In the United Kingdom Prospective Diabetes Study (UKPDS), however, intensive glycemic control with either sulfonylureas or insulin did not have an adverse effect on cardiovascular outcomes. Despite questions regarding the design of these studies and interpretation of the results, these studies provide a basis for caution especially in high risk patients with cardiovascular disease.
Hemolytic Anemia: Sulfonylureas may cause hemolytic anemia in patients with glucose 6-phosphate dehydrogenase (G6PD) deficiency. Use sulfonylureas with caution and consider a non-sulfonylurea alternative in these patients.
Transferring to Gliclazide: Patients who have been previously treated with sulfonylureas or biguanides alone or in combination may be transferred to gliclazide alone or in combination with other oral antidiabetics.
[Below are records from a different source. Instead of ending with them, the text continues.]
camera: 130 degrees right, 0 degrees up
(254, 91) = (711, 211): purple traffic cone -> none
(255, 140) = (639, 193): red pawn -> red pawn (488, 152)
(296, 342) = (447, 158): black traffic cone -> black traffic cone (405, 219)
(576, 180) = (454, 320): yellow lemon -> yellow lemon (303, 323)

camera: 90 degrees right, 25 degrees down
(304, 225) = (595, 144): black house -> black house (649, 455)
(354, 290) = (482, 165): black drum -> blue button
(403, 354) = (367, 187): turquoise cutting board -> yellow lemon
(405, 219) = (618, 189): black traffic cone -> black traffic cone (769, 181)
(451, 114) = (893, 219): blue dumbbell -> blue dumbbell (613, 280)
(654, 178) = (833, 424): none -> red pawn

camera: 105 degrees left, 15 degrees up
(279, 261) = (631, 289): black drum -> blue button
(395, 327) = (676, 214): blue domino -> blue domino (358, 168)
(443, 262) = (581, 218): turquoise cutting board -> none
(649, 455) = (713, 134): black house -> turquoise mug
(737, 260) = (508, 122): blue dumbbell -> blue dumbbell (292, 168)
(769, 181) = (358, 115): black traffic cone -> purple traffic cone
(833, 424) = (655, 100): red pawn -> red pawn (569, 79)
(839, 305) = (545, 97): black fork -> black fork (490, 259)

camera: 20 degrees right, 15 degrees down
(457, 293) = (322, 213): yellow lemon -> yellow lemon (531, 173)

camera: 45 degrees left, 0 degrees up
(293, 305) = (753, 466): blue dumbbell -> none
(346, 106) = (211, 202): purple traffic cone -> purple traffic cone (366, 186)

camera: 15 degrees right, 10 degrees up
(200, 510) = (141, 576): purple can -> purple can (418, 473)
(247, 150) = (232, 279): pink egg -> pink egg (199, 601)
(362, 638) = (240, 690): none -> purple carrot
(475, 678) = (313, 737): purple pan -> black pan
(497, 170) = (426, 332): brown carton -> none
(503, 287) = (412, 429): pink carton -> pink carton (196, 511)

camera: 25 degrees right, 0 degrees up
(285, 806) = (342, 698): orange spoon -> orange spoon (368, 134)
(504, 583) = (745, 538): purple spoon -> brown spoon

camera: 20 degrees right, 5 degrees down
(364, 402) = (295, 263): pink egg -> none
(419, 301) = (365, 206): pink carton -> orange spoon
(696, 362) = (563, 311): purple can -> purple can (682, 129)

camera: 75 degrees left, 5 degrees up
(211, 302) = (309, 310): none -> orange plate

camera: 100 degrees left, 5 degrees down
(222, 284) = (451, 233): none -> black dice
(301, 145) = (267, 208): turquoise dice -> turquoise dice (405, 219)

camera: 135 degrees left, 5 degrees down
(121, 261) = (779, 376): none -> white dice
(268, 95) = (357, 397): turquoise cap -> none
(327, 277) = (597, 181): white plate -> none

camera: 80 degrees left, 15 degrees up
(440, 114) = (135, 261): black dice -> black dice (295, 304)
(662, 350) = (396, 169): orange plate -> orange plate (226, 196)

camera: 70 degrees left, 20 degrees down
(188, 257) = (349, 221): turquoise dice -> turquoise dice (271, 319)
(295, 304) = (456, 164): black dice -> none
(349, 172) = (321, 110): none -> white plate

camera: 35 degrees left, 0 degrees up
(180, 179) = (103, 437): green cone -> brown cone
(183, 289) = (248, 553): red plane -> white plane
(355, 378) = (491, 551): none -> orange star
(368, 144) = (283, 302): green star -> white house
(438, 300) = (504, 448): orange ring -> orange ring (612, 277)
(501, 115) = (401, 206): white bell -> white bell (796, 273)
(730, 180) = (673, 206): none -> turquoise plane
Careful observation is essential during the transitional phase.
Generally, it is not recommended that insulin treated patients be transferred to gliclazide.
Renal and Hepatic Insufficiency: Treatment with gliclazide (i.e., initial dosing, dose increments, and maintenance dose) in patients with renal and hepatic insufficiency should start in small doses to avoid hypoglycemic reactions. Careful patient monitoring is also recommended since the metabolism and excretion of sulfonylureas such as gliclazide may be slowed in patients with impaired renal and hepatic function.
Effects on Ability to Drive or Use Machines: Patients who need to perform activities requiring mental alertness or physical coordination should avoid gliclazide since it may affect concentration if diabetes is not satisfactorily controlled (usually at the beginning of treatment).
Use in Children: The safety and efficacy of gliclazide in children have not been established. Gliclazide is not recommended for use in infants and children.
Use in the Elderly: Elderly patients are particularly susceptible to hypoglycemia. Moreover, hypoglycemia may be difficult to recognize in the elderly. Carefully determine the appropriate initial dose, dose increments and maintenance dose to avoid hypoglycemic episodes.
Glubitor-OD (PR tab): Other ingredients: Gliclazide prolonged-release tablets contain lactose. Patients with rare hereditary problems of galactose intolerance, the Lapp lactase deficiency or glucose-galactose malabsorption should not take this medicine.
Effects on ability to drive and use machines: Gliclazide 60 mg prolonged-release tablet has no or negligible influence on the ability to drive and use machines. However, patients must be made aware of the symptoms of hypoglycemia and should be careful if driving or operating machinery, especially at the beginning of treatment.